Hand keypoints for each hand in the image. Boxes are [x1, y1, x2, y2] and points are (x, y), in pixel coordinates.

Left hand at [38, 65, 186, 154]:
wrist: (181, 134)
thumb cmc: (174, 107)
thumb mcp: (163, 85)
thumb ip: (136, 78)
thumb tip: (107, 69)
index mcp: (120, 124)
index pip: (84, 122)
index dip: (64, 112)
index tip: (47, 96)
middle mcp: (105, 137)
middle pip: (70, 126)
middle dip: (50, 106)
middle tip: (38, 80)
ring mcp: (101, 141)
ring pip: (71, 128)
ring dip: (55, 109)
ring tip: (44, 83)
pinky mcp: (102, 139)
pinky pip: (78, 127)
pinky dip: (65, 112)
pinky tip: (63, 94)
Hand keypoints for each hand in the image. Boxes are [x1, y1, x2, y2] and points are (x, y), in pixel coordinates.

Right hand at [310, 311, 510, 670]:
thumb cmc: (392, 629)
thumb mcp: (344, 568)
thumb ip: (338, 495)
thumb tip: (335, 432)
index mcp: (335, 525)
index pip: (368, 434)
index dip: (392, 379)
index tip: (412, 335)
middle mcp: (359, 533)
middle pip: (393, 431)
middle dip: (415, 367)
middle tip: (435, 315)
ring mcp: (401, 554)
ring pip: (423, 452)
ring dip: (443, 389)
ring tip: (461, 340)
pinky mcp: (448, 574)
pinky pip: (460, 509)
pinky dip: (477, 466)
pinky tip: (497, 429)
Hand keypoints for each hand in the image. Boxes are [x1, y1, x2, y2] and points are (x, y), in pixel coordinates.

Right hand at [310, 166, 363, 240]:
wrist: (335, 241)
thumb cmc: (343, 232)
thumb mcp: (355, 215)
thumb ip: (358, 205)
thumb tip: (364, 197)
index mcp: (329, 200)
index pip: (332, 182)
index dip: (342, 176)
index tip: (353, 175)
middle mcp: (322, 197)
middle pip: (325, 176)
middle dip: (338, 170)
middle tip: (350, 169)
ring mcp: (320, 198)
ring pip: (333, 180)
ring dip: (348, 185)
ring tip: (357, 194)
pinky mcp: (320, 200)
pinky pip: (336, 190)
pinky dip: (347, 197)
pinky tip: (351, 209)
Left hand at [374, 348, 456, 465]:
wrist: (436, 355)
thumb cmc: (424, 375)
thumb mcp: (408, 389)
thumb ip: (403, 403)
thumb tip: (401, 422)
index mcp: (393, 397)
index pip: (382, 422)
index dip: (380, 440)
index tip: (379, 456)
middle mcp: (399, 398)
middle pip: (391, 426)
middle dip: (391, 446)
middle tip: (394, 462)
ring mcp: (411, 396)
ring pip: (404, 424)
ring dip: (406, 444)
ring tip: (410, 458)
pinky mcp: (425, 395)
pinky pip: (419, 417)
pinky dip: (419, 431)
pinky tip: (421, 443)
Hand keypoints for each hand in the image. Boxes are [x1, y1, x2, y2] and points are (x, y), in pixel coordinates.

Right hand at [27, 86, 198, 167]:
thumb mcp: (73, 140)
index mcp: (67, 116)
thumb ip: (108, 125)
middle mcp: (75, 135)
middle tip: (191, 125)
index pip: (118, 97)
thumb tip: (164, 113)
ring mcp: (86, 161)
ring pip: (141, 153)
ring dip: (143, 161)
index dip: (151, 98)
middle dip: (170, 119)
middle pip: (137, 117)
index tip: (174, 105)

_ _ _ _ _

The result consists of the line with "ring mcp: (411, 396)" through the last line of the entries above, repeated exactly and with nothing else.

ring mcp: (411, 396)
ring pip: (404, 424)
ring dip: (406, 444)
ring tip: (410, 458)
pinky mcp: (425, 395)
pinky pip: (419, 417)
pinky dip: (419, 431)
pinky tip: (421, 443)
Hand keypoints for each hand in the image. Boxes are [x1, y1, x2, y2] and points are (x, y), in pixel coordinates.

Right hand at [27, 86, 198, 167]:
thumb mcp: (73, 140)
index mcp: (67, 116)
thumb ip: (108, 125)
middle mcp: (75, 135)
middle tip: (191, 125)
index pip: (118, 97)
thumb tip: (164, 113)
ring mcp: (86, 161)
ring pip: (141, 153)
ring dip: (143, 161)
index dip: (151, 98)
middle dip: (170, 119)
middle pip: (137, 117)
index tip: (174, 105)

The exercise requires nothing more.